Expense summary command-line tool
Turn lines of expense data into a trustworthy summary. The program reads category and amount pairs, rejects malformed entries without crashing, totals valid expenses by category and prints both a category report and the overall spend.
Skills you will practise
- input parsing
- dictionaries
- functions
- exceptions
- sorting and formatting
Project requirements
- Read until the input ends.
- Accept lines in category,amount format.
- Skip empty, malformed, negative or non-numeric amounts.
- Print categories alphabetically with amounts to two decimal places.
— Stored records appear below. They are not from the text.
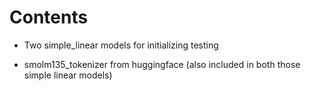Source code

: # Contents

* Two simple_linear models for initializing testing

* smolm135_tokenizer from huggingface (also included in both those simple linear models)
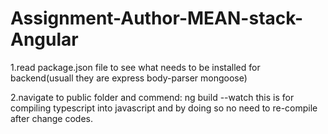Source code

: # Assignment-Author-MEAN-stack-Angular

1.read package.json file to see what needs to be installed for backend(usuall they are express body-parser mongoose)

2.navigate to public folder and commend: ng build --watch
 this is for compiling typescript into javascript and by doing so no need to re-compile after change codes.


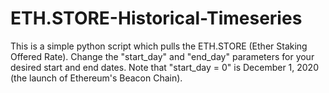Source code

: # ETH.STORE-Historical-Timeseries
This is a simple python script which pulls the ETH.STORE (Ether Staking Offered Rate). Change the "start_day" and "end_day" parameters for your desired start and end dates. Note that "start_day = 0" is December 1, 2020 (the launch of Ethereum's Beacon Chain). 
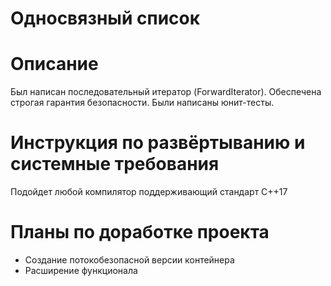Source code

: 
# Oдносвязный список


Описание
======================
Был написан последовательный итератор (ForwardIterator). Обеспечена строгая гарантия безопасности. Были написаны юнит-тесты.

Инструкция по развёртыванию и системные требования
=======
Подойдет любой компилятор поддерживающий стандарт C++17

Планы по доработке проекта
=======
- Создание потокобезопасной версии контейнера
- Расширение функционала
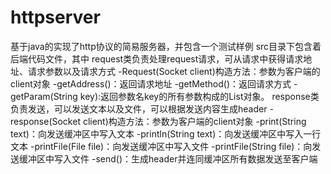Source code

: # httpserver
基于java的实现了http协议的简易服务器，并包含一个测试样例
src目录下包含着后端代码文件，其中
request类负责处理request请求，可从请求中获得请求地址、请求参数以及请求方式
  -Request(Socket client)构造方法：参数为客户端的client对象
  -getAddress()：返回请求地址
  -getMethod()：返回请求方式
  -getParam(String key):返回参数名key的所有参数构成的List对象。
response类负责发送，可以发送文本以及文件，可以根据发送内容生成header
  -response(Socket client)构造方法：参数为客户端的client对象
  -print(String text)：向发送缓冲区中写入文本
  -println(String text)：向发送缓冲区中写入一行文本
  -printFile(File file)：向发送缓冲区中写入文件
  -printFile(String file)：向发送缓冲区中写入文件
  -send()：生成header并连同缓冲区所有数据发送至客户端
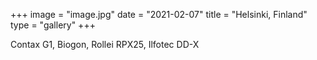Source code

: +++
image = "image.jpg"
date = "2021-02-07"
title = "Helsinki, Finland"
type = "gallery"
+++

Contax G1, Biogon, Rollei RPX25, Ilfotec DD-X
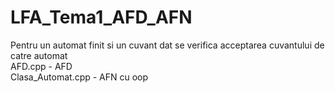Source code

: # LFA_Tema1_AFD_AFN
Pentru un automat finit si un cuvant dat se verifica acceptarea cuvantului de catre automat  
AFD.cpp - AFD  
Clasa_Automat.cpp - AFN cu oop  
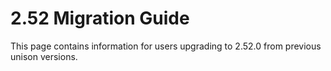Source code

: # 2.52 Migration Guide

This page contains information for users upgrading to 2.52.0 from previous unison versions.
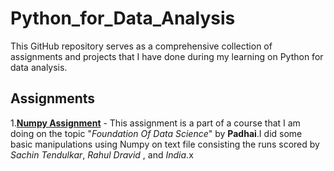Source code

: # Python_for_Data_Analysis
This GitHub repository serves as a comprehensive collection of assignments and projects that I have done  during my learning on Python for data analysis.<br> 
## Assignments
1.**[Numpy Assignment](https://github.com/Arvindm22/Python_for_Data_Analysis/blob/main/Cricket_data.ipynb)** - This assignment is a part of a course that I am doing on the topic "_Foundation Of Data Science_" by **Padhai**.I did some basic manipulations using Numpy on text file consisting the runs scored by _Sachin Tendulkar_, _Rahul Dravid_ , and _India_.x
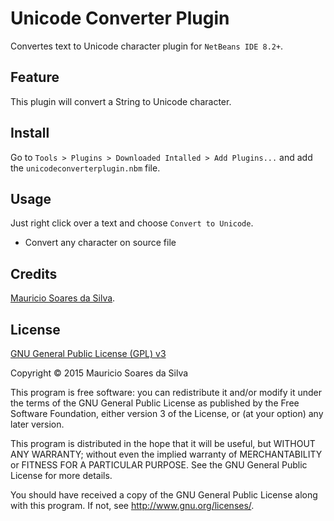 # Unicode Converter Plugin

Convertes text to Unicode character plugin for `NetBeans IDE 8.2+`.

## Feature

This plugin will convert a String to Unicode character.

## Install

Go to `Tools > Plugins > Downloaded Intalled > Add Plugins...` and add the `unicodeconverterplugin.nbm` file.

## Usage

Just right click over a text and choose `Convert to Unicode`.

- Convert any character on source file

## Credits
[Mauricio Soares da Silva](mailto:maumss.git@gmail.com).

## License

[GNU General Public License (GPL) v3](http://www.gnu.org/licenses/)

Copyright &copy; 2015 Mauricio Soares da Silva

This program is free software: you can redistribute it and/or modify it under the terms of the GNU General Public License as published by the Free Software Foundation, either version 3 of the License, or (at your option) any later version.

This program is distributed in the hope that it will be useful, but WITHOUT ANY WARRANTY; without even the implied warranty of MERCHANTABILITY or FITNESS FOR A PARTICULAR PURPOSE.  See the GNU General Public License for more details.

You should have received a copy of the GNU General Public License along with this program.  If not, see <http://www.gnu.org/licenses/>.

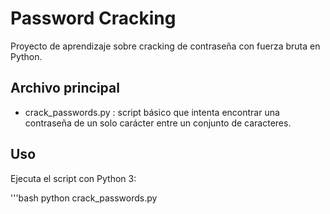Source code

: # Password Cracking

Proyecto de aprendizaje sobre cracking de contraseña con fuerza bruta en Python.

## Archivo principal

- crack_passwords.py : script básico que intenta encontrar una contraseña
de un solo carácter entre un conjunto de caracteres.

## Uso

Ejecuta el script con Python 3:

'''bash
python crack_passwords.py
- Print the grand total and the number of rejected lines.
Build it in stages
- 1
Parse one record
Write a function that splits once at the comma, trims both fields and converts the amount to float. Return a clear success or failure result.
- 2
Accumulate valid expenses
Use a dictionary keyed by category. Add repeated categories instead of replacing their previous totals.
- 3
Track rejected input
Catch only the conversion and shape errors you expect. Count rejected lines without hiding unrelated programming mistakes.
- 4
Render the report
Move formatting into a function that sorts categories, prints fixed two-decimal amounts and ends with the overall total and rejected count.
Starter code
def parse_expense(line):
# Return (category, amount) or None.
pass
totals = {}
rejected = 0
# Read lines, validate them and build the report.
Expected result
For input food,12.50 / travel,8 / food,3.25 / broken, the report contains food 15.75, travel 8.00, total 23.75 and rejected 1.
Progressive hints
Hint 1
split(',', 1) prevents extra commas from silently creating too many fields.
Hint 2
Use totals.get(category, 0) when adding a repeated category.
Hint 3
Keep calculation values numeric; apply :.2f only when printing.
Solution guidance
Show the approach after you attempt the project
The maintainable design has three parts: parse one line, accumulate valid data and render the finished report. This separation makes boundary cases testable without simulating the whole program. Catch ValueError around float conversion, reject non-positive categories or negative amounts explicitly, and let unexpected exceptions surface. Dictionary accumulation preserves one source of truth, while sorting only at output time avoids coupling storage to presentation.